*WHAT IS BEING ASKED:* Rewrite the stretch from the line containing "up in JavaScript." through the line containing "## Task 4: Overriding", switching "Overriding Behavior" to "Redefining Behavior" and keeping everything else the same.
*** SOURCE RECORDS ***
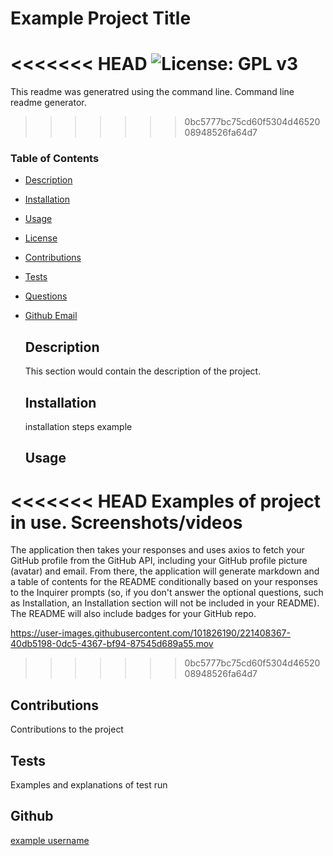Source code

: # Example Project Title
  
<<<<<<< HEAD
  ![License: GPL v3](https://img.shields.io/badge/Mozilla-Licsence-yellow)
=======
  This readme was generatred using the command line. Command line readme generator.
>>>>>>> 0bc5777bc75cd60f5304d4652008948526fa64d7

  ### Table of Contents
* [Description](#description)
* [Installation](#installation)
* [Usage](#usage)
* [License](#license)
* [Contributions](#contributions)
* [Tests](#tests)
* [Questions](#questions)
* [Github Email](#Github_Profile)
  
  ## Description
  This section would contain the description of the project.

  ## Installation
  installation steps example

  ## Usage
<<<<<<< HEAD
  Examples of project in use. Screenshots/videos
=======
  The application then takes your responses and uses axios to fetch your GitHub profile from the GitHub API, including your GitHub profile picture (avatar) and email. From there, the application will generate markdown and a table of contents for the README conditionally based on your responses to the Inquirer prompts (so, if you don't answer the optional questions, such as Installation, an Installation section will not be included in your README). The README will also include badges for your GitHub repo.
  

https://user-images.githubusercontent.com/101826190/221408367-40db5198-0dc5-4367-bf94-87545d689a55.mov

  
>>>>>>> 0bc5777bc75cd60f5304d4652008948526fa64d7

  ## Contributions
  Contributions to the project

  ## Tests
  Examples and explanations of test run

## Github
  <a href="https://github.com/example username">example username</a>

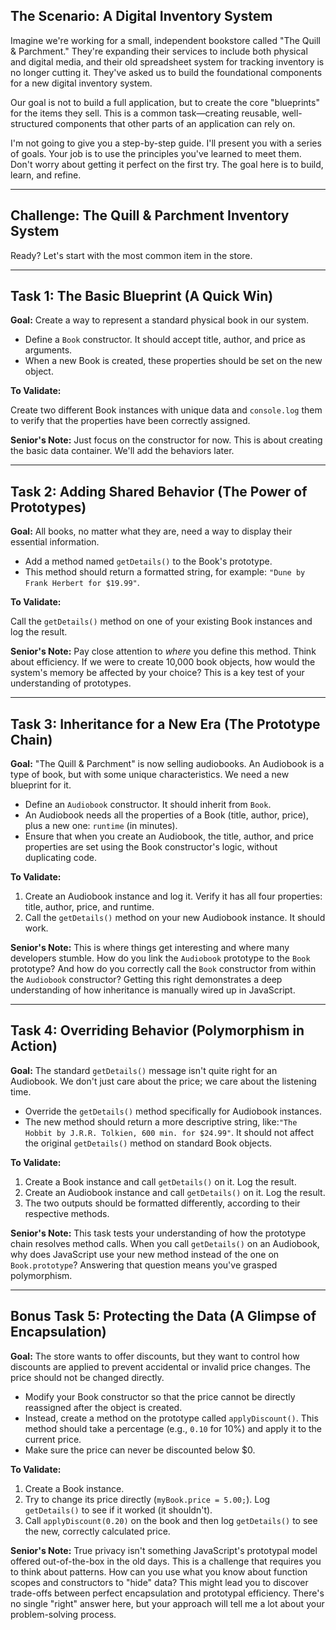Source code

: ## The Scenario: A Digital Inventory System

Imagine we're working for a small, independent bookstore called "The Quill & Parchment." They're expanding their services to include both physical and digital media, and their old spreadsheet system for tracking inventory is no longer cutting it. They've asked us to build the foundational components for a new digital inventory system.

Our goal is not to build a full application, but to create the core "blueprints" for the items they sell. This is a common task—creating reusable, well-structured components that other parts of an application can rely on.

I'm not going to give you a step-by-step guide. I'll present you with a series of goals. Your job is to use the principles you've learned to meet them. Don't worry about getting it perfect on the first try. The goal here is to build, learn, and refine.

---

## Challenge: The Quill & Parchment Inventory System

Ready? Let's start with the most common item in the store.

---

## Task 1: The Basic Blueprint (A Quick Win)

**Goal:** Create a way to represent a standard physical book in our system.

- Define a `Book` constructor. It should accept title, author, and price as arguments.
- When a new Book is created, these properties should be set on the new object.

**To Validate:**

Create two different Book instances with unique data and `console.log` them to verify that the properties have been correctly assigned.

**Senior's Note:** Just focus on the constructor for now. This is about creating the basic data container. We'll add the behaviors later.

---

## Task 2: Adding Shared Behavior (The Power of Prototypes)

**Goal:** All books, no matter what they are, need a way to display their essential information.

- Add a method named `getDetails()` to the Book's prototype.
- This method should return a formatted string, for example: `"Dune by Frank Herbert for $19.99"`.

**To Validate:**

Call the `getDetails()` method on one of your existing Book instances and log the result.

**Senior's Note:** Pay close attention to *where* you define this method. Think about efficiency. If we were to create 10,000 book objects, how would the system's memory be affected by your choice? This is a key test of your understanding of prototypes.

---

## Task 3: Inheritance for a New Era (The Prototype Chain)

**Goal:** "The Quill & Parchment" is now selling audiobooks. An Audiobook is a type of book, but with some unique characteristics. We need a new blueprint for it.

- Define an `Audiobook` constructor. It should inherit from `Book`.
- An Audiobook needs all the properties of a Book (title, author, price), plus a new one: `runtime` (in minutes).
- Ensure that when you create an Audiobook, the title, author, and price properties are set using the Book constructor's logic, without duplicating code.

**To Validate:**

1. Create an Audiobook instance and log it. Verify it has all four properties: title, author, price, and runtime.
2. Call the `getDetails()` method on your new Audiobook instance. It should work.

**Senior's Note:** This is where things get interesting and where many developers stumble. How do you link the `Audiobook` prototype to the `Book` prototype? And how do you correctly call the `Book` constructor from within the `Audiobook` constructor? Getting this right demonstrates a deep understanding of how inheritance is manually wired up in JavaScript.

---

## Task 4: Overriding Behavior (Polymorphism in Action)

**Goal:** The standard `getDetails()` message isn't quite right for an Audiobook. We don't just care about the price; we care about the listening time.

- Override the `getDetails()` method specifically for Audiobook instances.
- The new method should return a more descriptive string, like:`"The Hobbit by J.R.R. Tolkien, 600 min. for $24.99"`.
It should not affect the original `getDetails()` method on standard Book objects.

**To Validate:**

1. Create a Book instance and call `getDetails()` on it. Log the result.
2. Create an Audiobook instance and call `getDetails()` on it. Log the result.
3. The two outputs should be formatted differently, according to their respective methods.

**Senior's Note:** This task tests your understanding of how the prototype chain resolves method calls. When you call `getDetails()` on an Audiobook, why does JavaScript use your new method instead of the one on `Book.prototype`? Answering that question means you've grasped polymorphism.

---

## Bonus Task 5: Protecting the Data (A Glimpse of Encapsulation)

**Goal:** The store wants to offer discounts, but they want to control how discounts are applied to prevent accidental or invalid price changes. The price should not be changed directly.

- Modify your Book constructor so that the price cannot be directly reassigned after the object is created.
- Instead, create a method on the prototype called `applyDiscount()`. This method should take a percentage (e.g., `0.10` for 10%) and apply it to the current price.
- Make sure the price can never be discounted below $0.

**To Validate:**

1. Create a Book instance.
2. Try to change its price directly (`myBook.price = 5.00;`). Log `getDetails()` to see if it worked (it shouldn't).
3. Call `applyDiscount(0.20)` on the book and then log `getDetails()` to see the new, correctly calculated price.

**Senior's Note:** True privacy isn't something JavaScript's prototypal model offered out-of-the-box in the old days. This is a challenge that requires you to think about patterns. How can you use what you know about function scopes and constructors to "hide" data? This might lead you to discover trade-offs between perfect encapsulation and prototypal efficiency. There's no single "right" answer here, but your approach will tell me a lot about your problem-solving process.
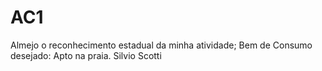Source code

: # AC1
Almejo o reconhecimento estadual da minha atividade;
Bem de Consumo desejado: Apto na praia.
Silvio Scotti
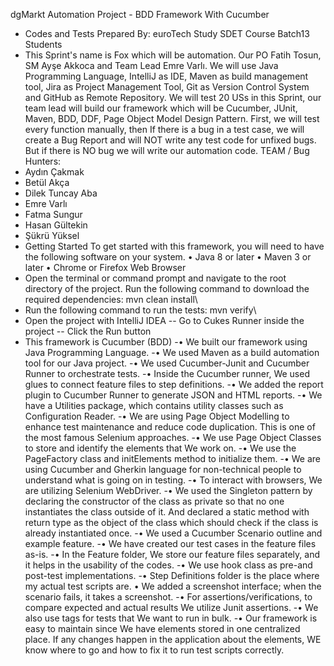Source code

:  dgMarkt Automation Project - BDD Framework With Cucumber
- Codes and Tests Prepared By: euroTech Study SDET Course Batch13 Students
- This Sprint's name is Fox which will be automation. Our PO Fatih Tosun, SM Ayşe Akkoca and Team Lead Emre Varlı. We will use Java Programming Language, IntelliJ as IDE, Maven as build management tool, Jira as Project Management Tool, Git as Version Control System and GitHub as Remote Repository. We will test 20 USs in this Sprint, our team lead will build our framework which will be Cucumber, JUnit, Maven, BDD, DDF, Page Object Model Design Pattern. First, we will test every function manually, then If there is a bug in a test case, we will create a Bug Report and will NOT write any test code for unfixed bugs. But if there is NO bug we will write our automation code.
 TEAM / Bug Hunters:
-  Aydın Çakmak
-  Betül Akça
-  Dilek Tuncay Aba
-  Emre Varlı
-  Fatma Sungur
-  Hasan Gültekin
-  Şükrü Yüksel
- Getting Started
To get started with this framework, you will need to have the following software on your system.
 • Java 8 or later
 • Maven 3 or later
 • Chrome or Firefox Web Browser
- Open the terminal or command prompt and navigate to the root directory of the project. Run the following command to download the required dependencies: mvn clean install\
- Run the following command to run the tests: mvn verify\
- Open the project with IntelliJ IDEA -- Go to Cukes Runner inside the project -- Click the Run button
- This framework is Cucumber (BDD)
-• We built our framework using Java Programming Language.
-• We used Maven as a build automation tool for our Java project.
-• We used Cucumber-Junit and Cucumber Runner to orchestrate tests.
-• Inside the Cucumber runner, We used glues to connect feature files to step definitions.
-• We added the report plugin to Cucumber Runner to generate JSON and HTML reports.
-• We have a Utilities package, which contains utility classes such as Configuration Reader.
-• We are using Page Object Modelling to enhance test maintenance and reduce code duplication. This is one of the most famous Selenium approaches.
-• We use Page Object Classes to store and identify the elements that We work on.
-• We use the PageFactory class and initElements method to initialize them.
-• We are using Cucumber and Gherkin language for non-technical people to understand what is going on in testing.
-• To interact with browsers, We are utilizing Selenium WebDriver.
-• We used the Singleton pattern by declaring the constructor of the class as private so that no one instantiates the class outside of it. And declared a static method with return type as the object of the class which should check if the class is already instantiated once.
-• We used a Cucumber Scenario outline and example feature.
-• We have created our test cases in the feature files as-is.
-• In the Feature folder, We store our feature files separately, and it helps in the usability of the codes.
-• We use hook class as pre-and post-test implementations.
-• Step Definitions folder is the place where my actual test scripts are. • We added a screenshot interface; when the scenario fails, it takes a screenshot.
-• For assertions/verifications, to compare expected and actual results We utilize Junit assertions.
-• We also use tags for tests that We want to run in bulk.
-• Our framework is easy to maintain since We have elements stored in one centralized place. If any changes happen in the application about the elements, WE know where to go and how to fix it to run test scripts correctly.



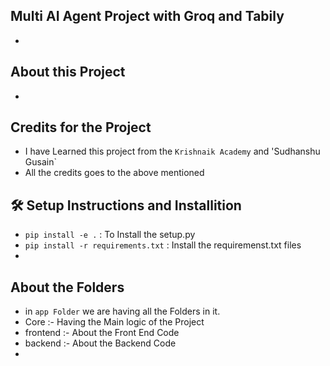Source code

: ## Multi AI Agent Project with Groq and Tabily
-



## About this Project
- 




## Credits for the Project
- I have Learned this project from the `Krishnaik Academy` and 'Sudhanshu Gusain`
- All the credits goes to the above mentioned 



## 🛠️ Setup Instructions and Installition
- `pip install -e .` : To Install the setup.py
- `pip install -r requirements.txt` : Install the requiremenst.txt files
- 



## About the Folders
- in `app Folder` we are having all the Folders in it.
- Core :- Having the Main logic of the Project
- frontend :- About the Front End Code
- backend :- About the Backend Code
-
*** End of SOURCE RECORDS ***
*FINISHED EXERCISE:*
**Senior's Note:** This is where things get interesting and where many developers stumble. How do you link the `Audiobook` prototype to the `Book` prototype? And how do you correctly call the `Book` constructor from within the `Audiobook` constructor? Getting this right demonstrates a deep understanding of how inheritance is manually wired up in JavaScript.

---

## Task 4: Redefining Behavior (Polymorphism in Action)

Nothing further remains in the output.